SUPPLIED RECORDS |
--- START ---

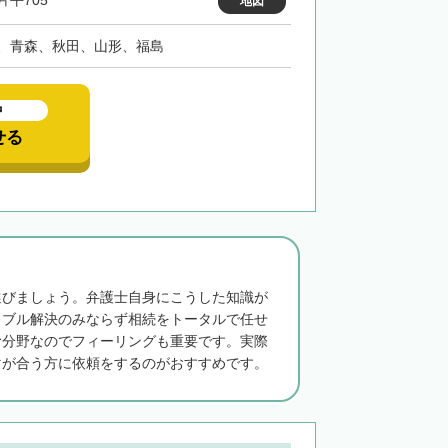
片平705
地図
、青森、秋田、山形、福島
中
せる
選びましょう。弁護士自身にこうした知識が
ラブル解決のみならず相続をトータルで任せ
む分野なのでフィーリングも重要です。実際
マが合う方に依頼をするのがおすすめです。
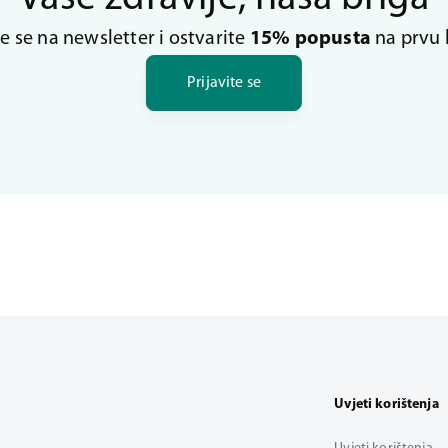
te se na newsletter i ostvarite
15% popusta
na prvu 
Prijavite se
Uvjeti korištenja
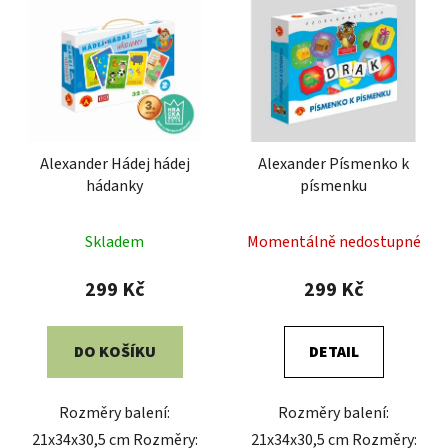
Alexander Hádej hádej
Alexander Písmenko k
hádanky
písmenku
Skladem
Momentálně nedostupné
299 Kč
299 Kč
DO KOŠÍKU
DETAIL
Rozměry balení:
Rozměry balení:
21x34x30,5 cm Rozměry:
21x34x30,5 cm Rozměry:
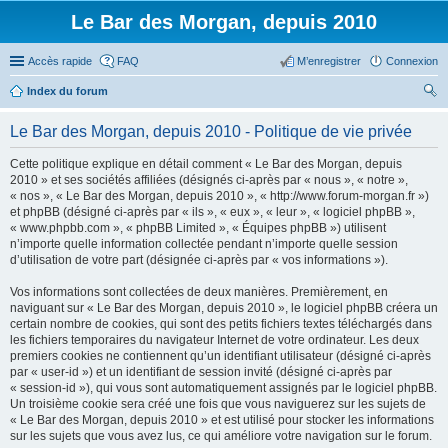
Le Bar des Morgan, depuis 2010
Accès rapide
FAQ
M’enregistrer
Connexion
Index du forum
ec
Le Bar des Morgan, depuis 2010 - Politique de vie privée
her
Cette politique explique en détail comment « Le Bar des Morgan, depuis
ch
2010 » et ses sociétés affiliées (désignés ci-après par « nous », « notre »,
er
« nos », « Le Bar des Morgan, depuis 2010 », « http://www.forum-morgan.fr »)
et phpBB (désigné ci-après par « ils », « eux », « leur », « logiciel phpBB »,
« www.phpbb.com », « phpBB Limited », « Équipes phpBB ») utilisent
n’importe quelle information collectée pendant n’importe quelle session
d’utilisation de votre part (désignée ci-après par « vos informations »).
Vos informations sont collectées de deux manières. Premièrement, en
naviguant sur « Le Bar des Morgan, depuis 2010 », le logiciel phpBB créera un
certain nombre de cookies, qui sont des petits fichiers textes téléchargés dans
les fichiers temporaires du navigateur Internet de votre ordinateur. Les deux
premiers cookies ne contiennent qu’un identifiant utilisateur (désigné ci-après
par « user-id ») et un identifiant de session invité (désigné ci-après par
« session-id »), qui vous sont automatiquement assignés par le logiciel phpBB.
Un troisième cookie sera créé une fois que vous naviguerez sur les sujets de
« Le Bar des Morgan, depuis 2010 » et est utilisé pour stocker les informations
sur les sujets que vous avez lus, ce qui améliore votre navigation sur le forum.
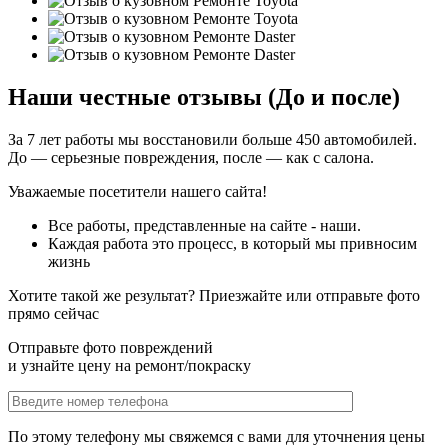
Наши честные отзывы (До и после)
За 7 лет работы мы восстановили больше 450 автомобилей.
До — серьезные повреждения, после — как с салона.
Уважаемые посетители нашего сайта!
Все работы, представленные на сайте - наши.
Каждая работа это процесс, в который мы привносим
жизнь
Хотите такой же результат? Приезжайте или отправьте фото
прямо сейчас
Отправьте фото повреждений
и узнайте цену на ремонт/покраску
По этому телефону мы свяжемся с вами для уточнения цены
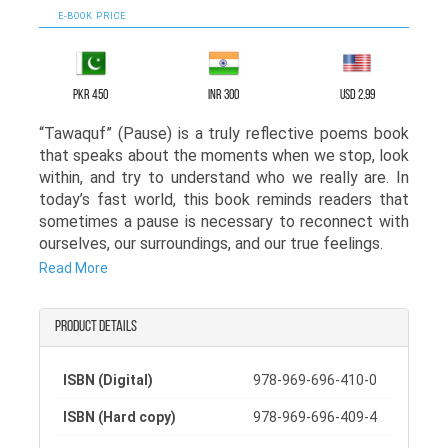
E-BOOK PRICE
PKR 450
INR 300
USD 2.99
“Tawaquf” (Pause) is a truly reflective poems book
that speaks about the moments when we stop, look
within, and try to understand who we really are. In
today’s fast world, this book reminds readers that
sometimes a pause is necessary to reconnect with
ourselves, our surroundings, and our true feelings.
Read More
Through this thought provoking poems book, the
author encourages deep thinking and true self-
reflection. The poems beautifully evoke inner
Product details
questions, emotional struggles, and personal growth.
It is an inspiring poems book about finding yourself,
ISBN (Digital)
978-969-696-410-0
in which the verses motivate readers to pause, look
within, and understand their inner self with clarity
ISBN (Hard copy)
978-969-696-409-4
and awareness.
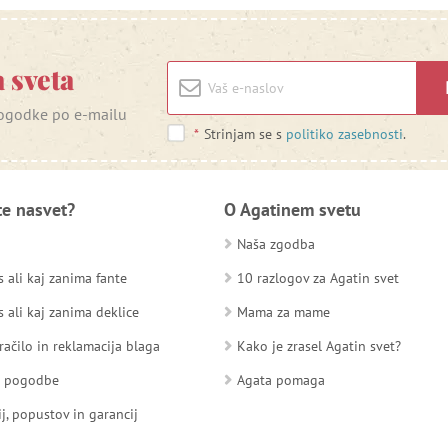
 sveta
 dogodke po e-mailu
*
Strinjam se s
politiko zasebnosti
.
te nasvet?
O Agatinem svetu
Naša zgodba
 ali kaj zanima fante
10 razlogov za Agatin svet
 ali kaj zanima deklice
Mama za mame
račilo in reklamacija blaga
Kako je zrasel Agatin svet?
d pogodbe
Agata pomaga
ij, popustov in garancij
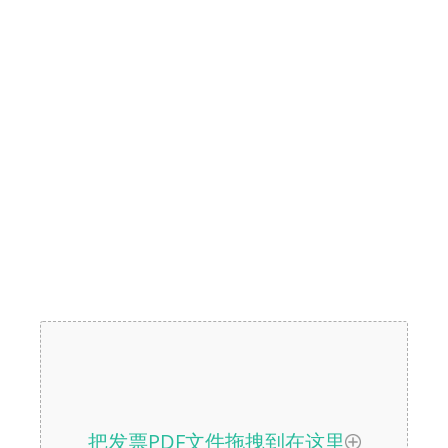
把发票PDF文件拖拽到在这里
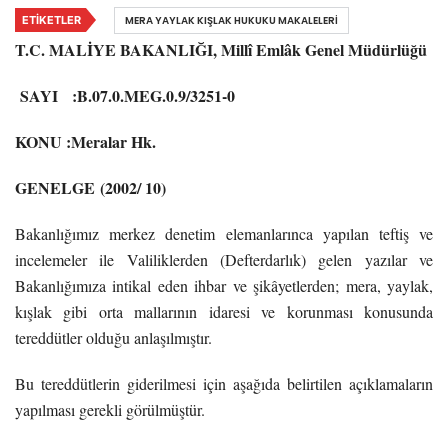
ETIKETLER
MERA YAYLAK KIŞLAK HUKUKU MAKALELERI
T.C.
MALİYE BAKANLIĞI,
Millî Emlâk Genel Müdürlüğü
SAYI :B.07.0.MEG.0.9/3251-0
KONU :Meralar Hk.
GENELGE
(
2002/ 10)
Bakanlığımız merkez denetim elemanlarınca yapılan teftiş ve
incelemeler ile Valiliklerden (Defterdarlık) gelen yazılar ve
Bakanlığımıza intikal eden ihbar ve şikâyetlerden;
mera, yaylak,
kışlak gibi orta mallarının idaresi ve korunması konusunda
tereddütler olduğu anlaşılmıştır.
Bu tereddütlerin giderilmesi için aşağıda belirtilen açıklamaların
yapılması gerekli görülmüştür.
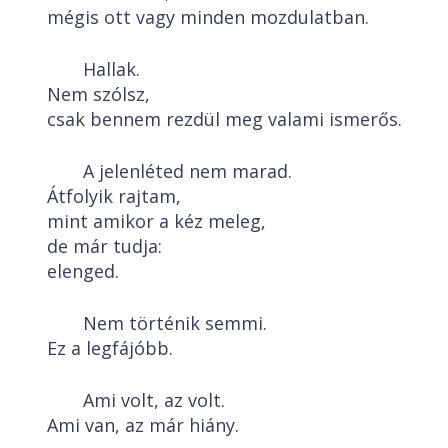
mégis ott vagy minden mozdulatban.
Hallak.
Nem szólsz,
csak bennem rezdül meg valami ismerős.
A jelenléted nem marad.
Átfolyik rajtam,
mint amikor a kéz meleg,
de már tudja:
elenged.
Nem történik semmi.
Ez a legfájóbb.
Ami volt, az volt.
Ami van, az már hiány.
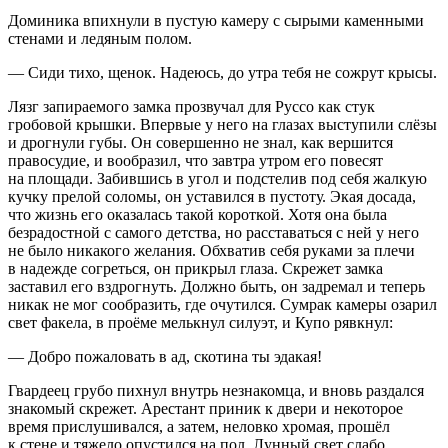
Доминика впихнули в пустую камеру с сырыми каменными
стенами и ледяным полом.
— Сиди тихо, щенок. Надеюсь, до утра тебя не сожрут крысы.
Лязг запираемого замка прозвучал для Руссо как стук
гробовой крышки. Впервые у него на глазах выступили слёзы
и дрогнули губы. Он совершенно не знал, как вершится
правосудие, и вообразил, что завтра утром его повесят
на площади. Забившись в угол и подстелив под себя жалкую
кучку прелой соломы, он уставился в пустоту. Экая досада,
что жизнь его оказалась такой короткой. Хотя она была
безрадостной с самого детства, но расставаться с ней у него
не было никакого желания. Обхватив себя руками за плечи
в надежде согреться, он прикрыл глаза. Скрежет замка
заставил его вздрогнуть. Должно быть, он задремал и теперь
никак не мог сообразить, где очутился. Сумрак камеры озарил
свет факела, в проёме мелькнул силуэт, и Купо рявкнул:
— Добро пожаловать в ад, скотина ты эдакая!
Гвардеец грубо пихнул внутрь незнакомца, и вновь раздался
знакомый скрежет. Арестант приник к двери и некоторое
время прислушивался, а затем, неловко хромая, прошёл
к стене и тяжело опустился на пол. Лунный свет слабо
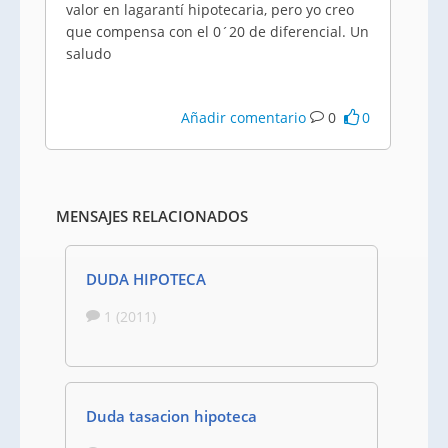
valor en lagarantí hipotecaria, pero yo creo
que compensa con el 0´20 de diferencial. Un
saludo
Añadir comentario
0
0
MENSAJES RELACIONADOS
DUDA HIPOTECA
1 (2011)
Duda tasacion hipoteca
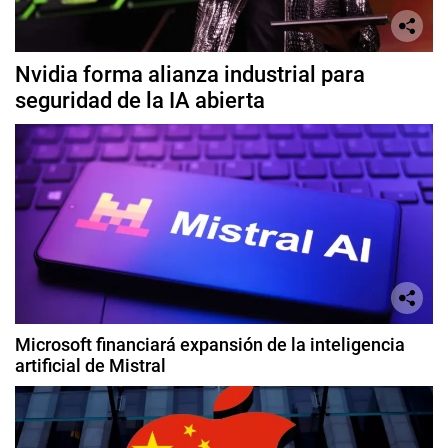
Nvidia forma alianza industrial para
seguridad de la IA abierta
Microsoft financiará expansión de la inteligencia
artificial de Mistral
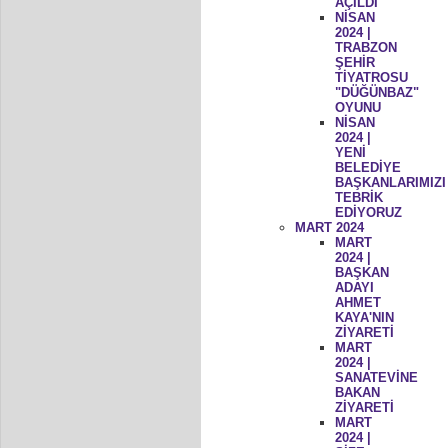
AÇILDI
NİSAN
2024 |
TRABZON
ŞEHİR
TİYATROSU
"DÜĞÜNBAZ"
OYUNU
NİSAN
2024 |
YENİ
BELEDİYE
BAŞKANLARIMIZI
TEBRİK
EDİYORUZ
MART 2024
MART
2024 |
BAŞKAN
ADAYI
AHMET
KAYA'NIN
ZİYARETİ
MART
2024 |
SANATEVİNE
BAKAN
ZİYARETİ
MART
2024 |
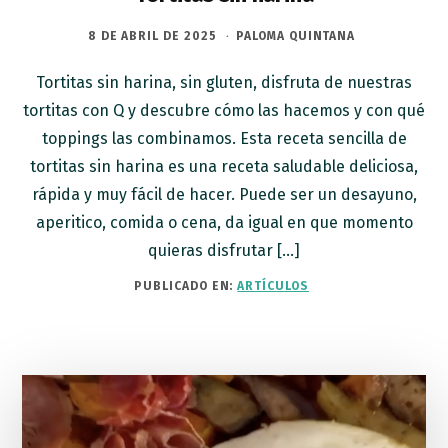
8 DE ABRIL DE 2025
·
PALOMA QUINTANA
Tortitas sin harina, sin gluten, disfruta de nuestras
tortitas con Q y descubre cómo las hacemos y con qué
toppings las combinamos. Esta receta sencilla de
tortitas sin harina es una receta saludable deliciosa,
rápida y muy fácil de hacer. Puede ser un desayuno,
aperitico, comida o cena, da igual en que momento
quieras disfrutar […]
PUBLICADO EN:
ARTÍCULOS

--- END ---

WHAT YOU WILL DO | Replace every "299 Kč" with "349 Kč" in the text of the material above, leaving everything else unchanged. Leave the pictures out of your answer.

TASK ANSWER |
片平705
地図
、青森、秋田、山形、福島
中
せる
選びましょう。弁護士自身にこうした知識が
ラブル解決のみならず相続をトータルで任せ
む分野なのでフィーリングも重要です。実際
マが合う方に依頼をするのがおすすめです。
te se na newsletter i ostvarite
15% popusta
na prvu 
Prijavite se
Uvjeti korištenja
Alexander Hádej hádej
Alexander Písmenko k
hádanky
písmenku
Skladem
Momentálně nedostupné
349 Kč
349 Kč
DO KOŠÍKU
DETAIL
Rozměry balení:
Rozměry balení:
21x34x30,5 cm Rozměry:
21x34x30,5 cm Rozměry:
Le Bar des Morgan, depuis 2010
Accès rapide
FAQ
M’enregistrer
Connexion
Index du forum
ec
Le Bar des Morgan, depuis 2010 - Politique de vie privée
her
Cette politique explique en détail comment « Le Bar des Morgan, depuis
ch
2010 » et ses sociétés affiliées (désignés ci-après par « nous », « notre »,
er
« nos », « Le Bar des Morgan, depuis 2010 », « http://www.forum-morgan.fr »)
et phpBB (désigné ci-après par « ils », « eux », « leur », « logiciel phpBB »,
« www.phpbb.com », « phpBB Limited », « Équipes phpBB ») utilisent
n’importe quelle information collectée pendant n’importe quelle session
d’utilisation de votre part (désignée ci-après par « vos informations »).
Vos informations sont collectées de deux manières. Premièrement, en
naviguant sur « Le Bar des Morgan, depuis 2010 », le logiciel phpBB créera un
certain nombre de cookies, qui sont des petits fichiers textes téléchargés dans
les fichiers temporaires du navigateur Internet de votre ordinateur. Les deux
premiers cookies ne contiennent qu’un identifiant utilisateur (désigné ci-après
par « user-id ») et un identifiant de session invité (désigné ci-après par
« session-id »), qui vous sont automatiquement assignés par le logiciel phpBB.
Un troisième cookie sera créé une fois que vous naviguerez sur les sujets de
« Le Bar des Morgan, depuis 2010 » et est utilisé pour stocker les informations
sur les sujets que vous avez lus, ce qui améliore votre navigation sur le forum.
Наши честные отзывы (До и после)
За 7 лет работы мы восстановили больше 450 автомобилей.
До — серьезные повреждения, после — как с салона.
Уважаемые посетители нашего сайта!
Все работы, представленные на сайте - наши.
Каждая работа это процесс, в который мы привносим
жизнь
Хотите такой же результат? Приезжайте или отправьте фото
прямо сейчас
Отправьте фото повреждений
и узнайте цену на ремонт/покраску
По этому телефону мы свяжемся с вами для уточнения цены
E-BOOK PRICE
PKR 450
INR 300
USD 2.99
“Tawaquf” (Pause) is a truly reflective poems book
that speaks about the moments when we stop, look
within, and try to understand who we really are. In
today’s fast world, this book reminds readers that
sometimes a pause is necessary to reconnect with
ourselves, our surroundings, and our true feelings.
Read More
Through this thought provoking poems book, the
author encourages deep thinking and true self-
reflection. The poems beautifully evoke inner
Product details
questions, emotional struggles, and personal growth.
It is an inspiring poems book about finding yourself,
ISBN (Digital)
978-969-696-410-0
in which the verses motivate readers to pause, look
within, and understand their inner self with clarity
ISBN (Hard copy)
978-969-696-409-4
and awareness.
 sveta
 dogodke po e-mailu
*
Strinjam se s
politiko zasebnosti
.
te nasvet?
O Agatinem svetu
Naša zgodba
 ali kaj zanima fante
10 razlogov za Agatin svet
 ali kaj zanima deklice
Mama za mame
račilo in reklamacija blaga
Kako je zrasel Agatin svet?
d pogodbe
Agata pomaga
ij, popustov in garancij
把发票PDF文件拖拽到在这里
ETIKETLER
MERA YAYLAK KIŞLAK HUKUKU MAKALELERI
T.C.
MALİYE BAKANLIĞI,
Millî Emlâk Genel Müdürlüğü
SAYI :B.07.0.MEG.0.9/3251-0
KONU :Meralar Hk.
GENELGE
(
2002/ 10)
Bakanlığımız merkez denetim elemanlarınca yapılan teftiş ve
incelemeler ile Valiliklerden (Defterdarlık) gelen yazılar ve
Bakanlığımıza intikal eden ihbar ve şikâyetlerden;
mera, yaylak,
kışlak gibi orta mallarının idaresi ve korunması konusunda
tereddütler olduğu anlaşılmıştır.
Bu tereddütlerin giderilmesi için aşağıda belirtilen açıklamaların
yapılması gerekli görülmüştür.
mégis ott vagy minden mozdulatban.
Hallak.
Nem szólsz,
csak bennem rezdül meg valami ismerős.
A jelenléted nem marad.
Átfolyik rajtam,
mint amikor a kéz meleg,
de már tudja:
elenged.
Nem történik semmi.
Ez a legfájóbb.
Ami volt, az volt.
Ami van, az már hiány.
Доминика впихнули в пустую камеру с сырыми каменными
стенами и ледяным полом.
— Сиди тихо, щенок. Надеюсь, до утра тебя не сожрут крысы.
Лязг запираемого замка прозвучал для Руссо как стук
гробовой крышки. Впервые у него на глазах выступили слёзы
и дрогнули губы. Он совершенно не знал, как вершится
правосудие, и вообразил, что завтра утром его повесят
на площади. Забившись в угол и подстелив под себя жалкую
кучку прелой соломы, он уставился в пустоту. Экая досада,
что жизнь его оказалась такой короткой. Хотя она была
безрадостной с самого детства, но расставаться с ней у него
не было никакого желания. Обхватив себя руками за плечи
в надежде согреться, он прикрыл глаза. Скрежет замка
заставил его вздрогнуть. Должно быть, он задремал и теперь
никак не мог сообразить, где очутился. Сумрак камеры озарил
свет факела, в проёме мелькнул силуэт, и Купо рявкнул:
— Добро пожаловать в ад, скотина ты эдакая!
Гвардеец грубо пихнул внутрь незнакомца, и вновь раздался
знакомый скрежет. Арестант приник к двери и некоторое
время прислушивался, а затем, неловко хромая, прошёл
к стене и тяжело опустился на пол. Лунный свет слабо
valor en lagarantí hipotecaria, pero yo creo
que compensa con el 0´20 de diferencial. Un
saludo
Añadir comentario
0
0
MENSAJES RELACIONADOS
DUDA HIPOTECA
1 (2011)
Duda tasacion hipoteca
Nvidia forma alianza industrial para
seguridad de la IA abierta
Microsoft financiará expansión de la inteligencia
artificial de Mistral
AÇILDI
NİSAN
2024 |
TRABZON
ŞEHİR
TİYATROSU
"DÜĞÜNBAZ"
OYUNU
NİSAN
2024 |
YENİ
BELEDİYE
BAŞKANLARIMIZI
TEBRİK
EDİYORUZ
MART 2024
MART
2024 |
BAŞKAN
ADAYI
AHMET
KAYA'NIN
ZİYARETİ
MART
2024 |
SANATEVİNE
BAKAN
ZİYARETİ
MART
2024 |
8 DE ABRIL DE 2025
·
PALOMA QUINTANA
Tortitas sin harina, sin gluten, disfruta de nuestras
tortitas con Q y descubre cómo las hacemos y con qué
toppings las combinamos. Esta receta sencilla de
tortitas sin harina es una receta saludable deliciosa,
rápida y muy fácil de hacer. Puede ser un desayuno,
aperitico, comida o cena, da igual en que momento
quieras disfrutar […]
PUBLICADO EN:
ARTÍCULOS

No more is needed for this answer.